* 課題の指示:
以下の倉庫マネジメントについての文章を、最後の文に続けて書き進めてください。

* 抽出テキスト:
<<<<

倉庫マネジメントの目指すべき姿とは、企画・設計、運営管理からオペレーションまで、物流センター運用全体の”生産性最大化”と”柔軟性向上”を図る仕組みを構築することである。

ビジネスニーズの変化、物流負荷の高まり、労働力確保の競争激化、災害や疾病のリスクやロボットなどの先進技術の発展、加えて2024年4月に適用される「ドライバーの時間外労働の上限規制」によって物流業界に大きな影響を与えると言われる「2024年問題」を控え、物流現場もこれらの変化に対応していくことが求められる。しかし、マンパワーに依存したアナログで属人的な倉庫管理になっているなど、目先業務を乗り切るだけの短期視点な現場運営が行われているのが実状である。

>>>>

* 抽出資料:
<<<<

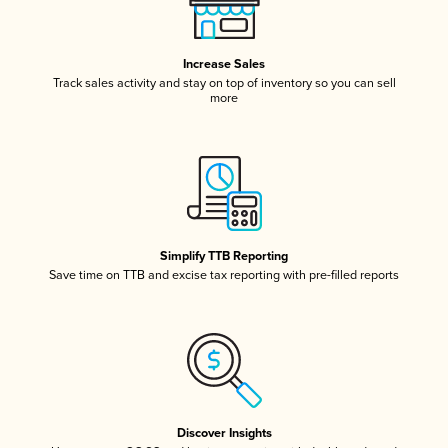
Increase Sales
Track sales activity and stay on top of inventory so you can sell
more
Simplify TTB Reporting
Save time on TTB and excise tax reporting with pre-filled reports
Discover Insights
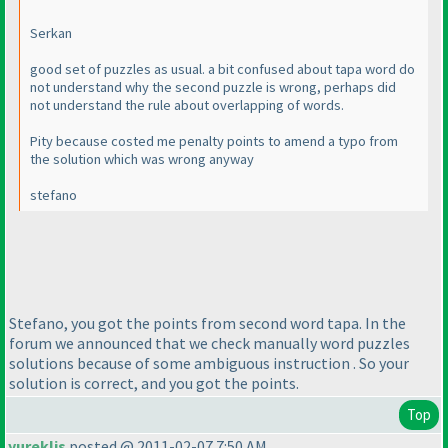
Serkan
good set of puzzles as usual. a bit confused about tapa word do
not understand why the second puzzle is wrong, perhaps did
not understand the rule about overlapping of words.
Pity because costed me penalty points to amend a typo from
the solution which was wrong anyway
stefano
Stefano, you got the points from second word tapa. In the
forum we announced that we check manually word puzzles
solutions because of some ambiguous instruction . So your
solution is correct, and you got the points.
Top
yureklis
posted @ 2011-02-07 7:50 AM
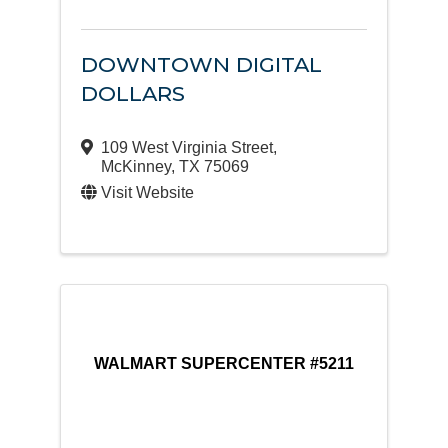
DOWNTOWN DIGITAL
DOLLARS
109 West Virginia Street
,
McKinney
,
TX
75069
Visit Website
WALMART SUPERCENTER #5211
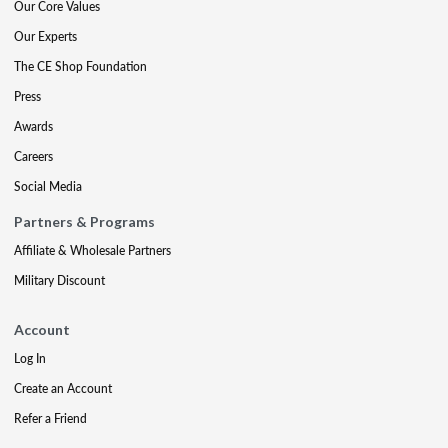
Our Core Values
Our Experts
The CE Shop Foundation
Press
Awards
Careers
Social Media
Partners & Programs
Affiliate & Wholesale Partners
Military Discount
Account
Log In
Create an Account
Refer a Friend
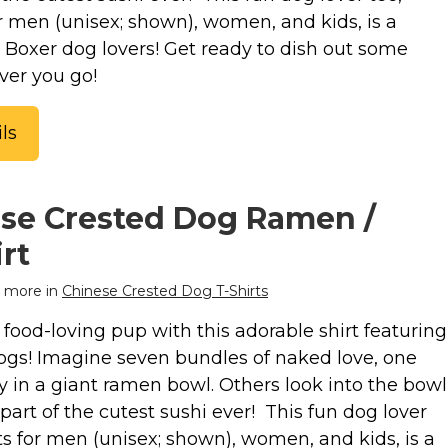
or men (unisex; shown), women, and kids, is a
or Boxer dog lovers! Get ready to dish out some
ver you go!
ls
se Crested Dog Ramen /
rt
 more in
Chinese Crested Dog T-Shirts
food-loving pup with this adorable shirt featuring
gs! Imagine seven bundles of naked love, one
y in a giant ramen bowl. Others look into the bowl
part of the cutest sushi ever! This fun dog lover
uts for men (unisex; shown), women, and kids, is a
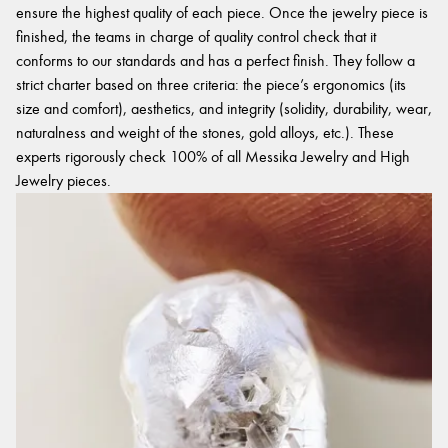
ensure the highest quality of each piece. Once the jewelry piece is
finished, the teams in charge of quality control check that it
conforms to our standards and has a perfect finish. They follow a
strict charter based on three criteria: the piece’s ergonomics (its
size and comfort), aesthetics, and integrity (solidity, durability, wear,
naturalness and weight of the stones, gold alloys, etc.). These
experts rigorously check 100% of all Messika Jewelry and High
Jewelry pieces.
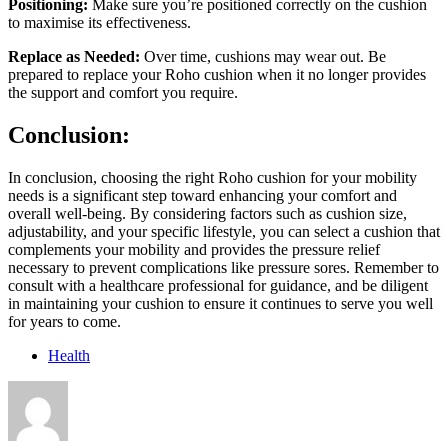
Positioning:
Make sure you’re positioned correctly on the cushion
to maximise its effectiveness.
Replace as Needed:
Over time, cushions may wear out. Be
prepared to replace your Roho cushion when it no longer provides
the support and comfort you require.
Conclusion:
In conclusion, choosing the right Roho cushion for your mobility
needs is a significant step toward enhancing your comfort and
overall well-being. By considering factors such as cushion size,
adjustability, and your specific lifestyle, you can select a cushion that
complements your mobility and provides the pressure relief
necessary to prevent complications like pressure sores. Remember to
consult with a healthcare professional for guidance, and be diligent
in maintaining your cushion to ensure it continues to serve you well
for years to come.
Health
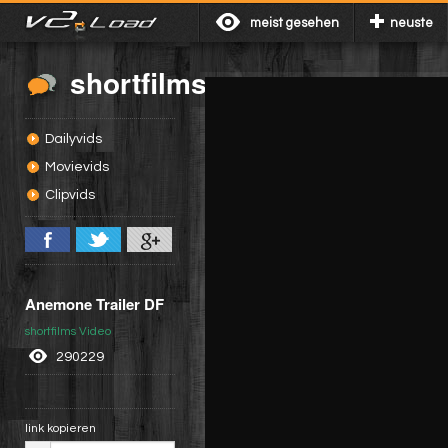
meist gesehen
neuste
shortfilms
Dailyvids
Movievids
Clipvids
Anemone Trailer DF
shortfilms Video
290229
link kopieren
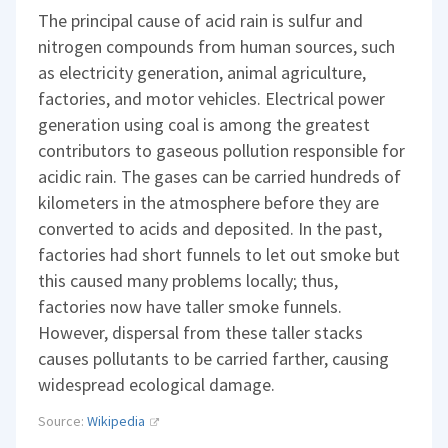
The principal cause of acid rain is sulfur and
nitrogen compounds from human sources, such
as electricity generation, animal agriculture,
factories, and motor vehicles. Electrical power
generation using coal is among the greatest
contributors to gaseous pollution responsible for
acidic rain. The gases can be carried hundreds of
kilometers in the atmosphere before they are
converted to acids and deposited. In the past,
factories had short funnels to let out smoke but
this caused many problems locally; thus,
factories now have taller smoke funnels.
However, dispersal from these taller stacks
causes pollutants to be carried farther, causing
widespread ecological damage.
Source:
Wikipedia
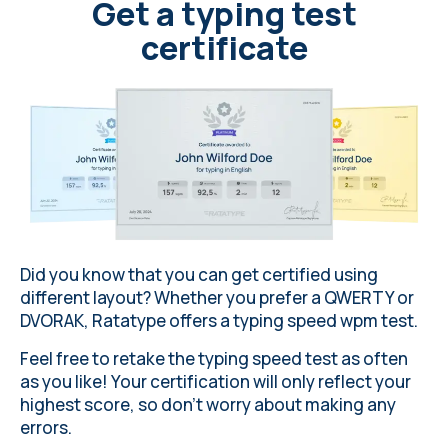
b
i
o
l
o
g
y
c
o
n
t
i
n
u
e
s
t
o
r
e
v
e
a
l
Get a typing test
f
a
s
c
i
n
a
t
i
n
g
i
n
s
i
g
h
t
s
i
n
t
o
certificate
t
h
e
i
r
e
v
o
l
u
t
i
o
n
a
n
d
s
u
r
v
i
v
a
l
s
t
r
a
t
e
g
i
e
s
.
Did you know that you can get certified using
different layout
? Whether you prefer a QWERTY or
DVORAK,
Ratatype
offers a typing speed wpm test.
Feel free to retake the typing speed test as often
as you like! Your certification will only reflect your
highest score, so don’t worry about making any
errors
.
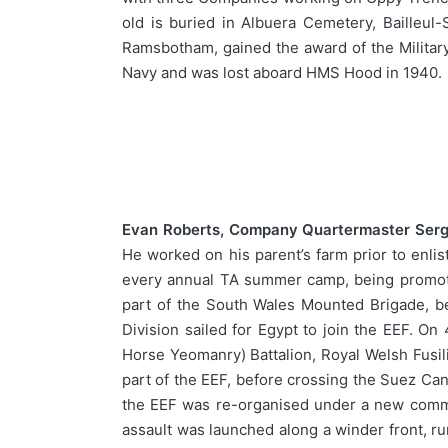
old is buried in Albuera Cemetery, Bailleul-
Ramsbotham, gained the award of the Military
Navy and was lost aboard HMS Hood in 1940.
Evan Roberts, Company Quartermaster Serge
He worked on his parent’s farm prior to enl
every annual TA summer camp, being promot
part of the South Wales Mounted Brigade, be
Division sailed for Egypt to join the EEF. 
Horse Yeomanry) Battalion, Royal Welsh Fusil
part of the EEF, before crossing the Suez Cana
the EEF was re-organised under a new comman
assault was launched along a winder front, r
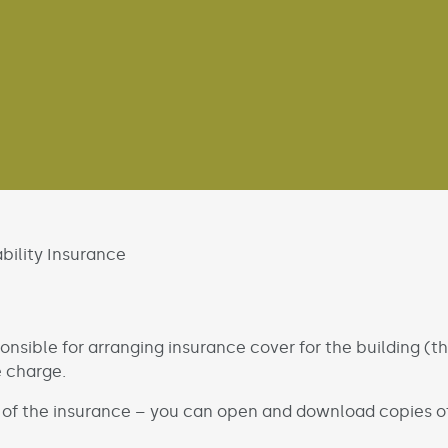
bility Insurance
onsible for arranging insurance cover for the building (t
e charge.
 of the insurance – you can open and download copies of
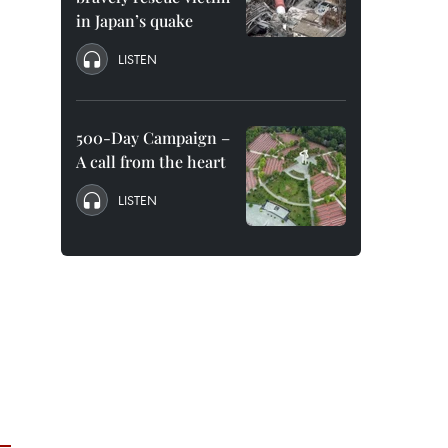
in Japan’s quake
LISTEN
500-Day Campaign –
A call from the heart
LISTEN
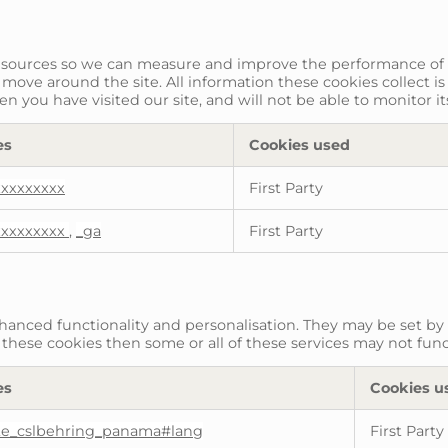
fic sources so we can measure and improve the performance of
 move around the site. All information these cookies collect 
 you have visited our site, and will not be able to monitor i
es
Cookies used
xxxxxxxxx
First Party
xxxxxxxxx
,
_ga
First Party
anced functionality and personalisation. They may be set by 
these cookies then some or all of these services may not func
es
Cookies u
te_cslbehring_panama#lang
First Party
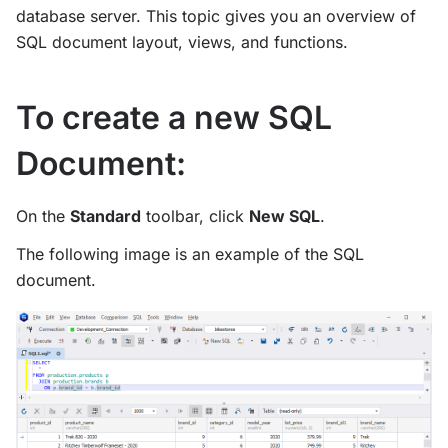
database server. This topic gives you an overview of
SQL document layout, views, and functions.
To create a new SQL
Document:
On the
Standard
toolbar, click
New SQL
.
The following image is an example of the SQL
document.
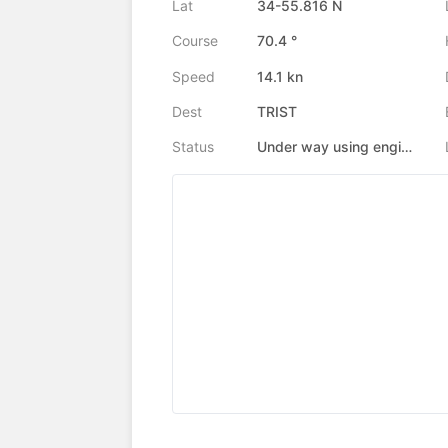
Lat
34-55.816 N
Course
70.4 °
Speed
14.1 kn
Dest
TRIST
Status
Under way using engine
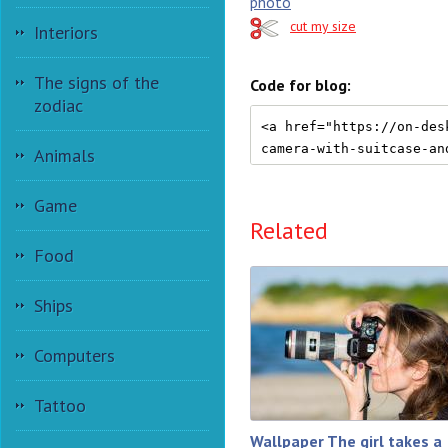
photo
cut my size
Interiors
The signs of the
Code for blog:
zodiac
Animals
Game
Related
Food
Ships
Computers
Tattoo
Wallpaper The girl takes a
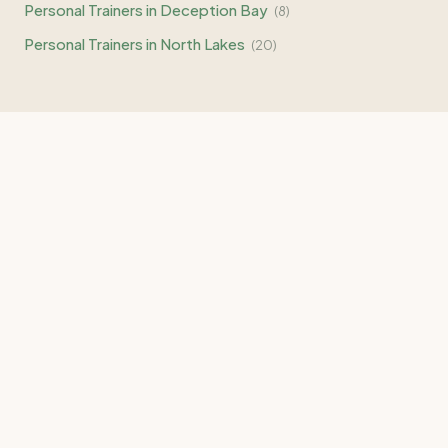
Personal Trainers in
Deception Bay
(
8
)
Personal Trainers in
North Lakes
(
20
)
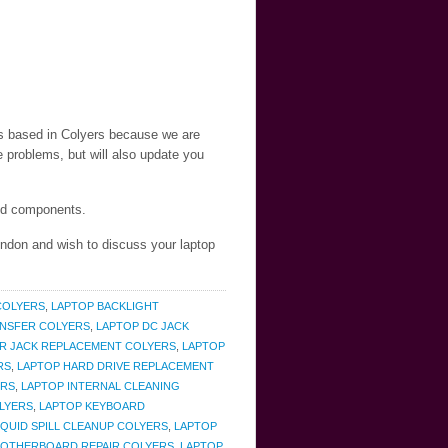
nts based in Colyers because we are
 problems, but will also update you
and components.
London and wish to discuss your laptop
COLYERS
,
LAPTOP BACKLIGHT
ANSFER COLYERS
,
LAPTOP DC JACK
R JACK REPLACEMENT COLYERS
,
LAPTOP
RS
,
LAPTOP HARD DRIVE REPLACEMENT
ERS
,
LAPTOP INTERNAL CLEANING
LYERS
,
LAPTOP KEYBOARD
IQUID SPILL CLEANUP COLYERS
,
LAPTOP
MOTHERBOARD REPAIR COLYERS
,
LAPTOP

>>>>

* 本課題の解答:
属人的オペレーションの低減やデータに基づく現場の高度な意思決定、変化に対応するためのアジリティ(機敏性)の向上が、省人化・自動化の推進やデジタル化への追随、ビジネス環境変化への対応力の強化、そしてビジネス起点での柔軟性のある運営管理の実現につながると我々は考える。

現場全体の運用最適化

物流センター最適運用のために必要な仕組みを3つ紹介する。

1つ目の仕組みは、デジタルツインを活用して高い精度で簡易に効果試算し、柔軟性のあるロジスティクスを企画・設計することである。
現場では、現状を正確に捉えられていないケースが多く、試算に必要な条件が整理・整備されておらず、試算をしても精度が低いという事象が表出している。
そのため、投資判断ができずになかなか前に進まない、投資をして設備を導入したにも関わらず期待した効果が得られないといったことが、企画・設計を阻害している大きな要因の一つになっている。
これらの現状を改善するためには、必要な情報を最新の状態で使えるようデジタルデータが整備され、デジタルツインでより精度の高い現場再現性を持ったシミュレーションができる仕組みが必要になる。

2つ目は、リアルタイムで必要な情報にアクセスできるダッシュボードである。
データに基づく“運営上の意思決定”にはダッシュボード機能の充実が大きなポイントとなる。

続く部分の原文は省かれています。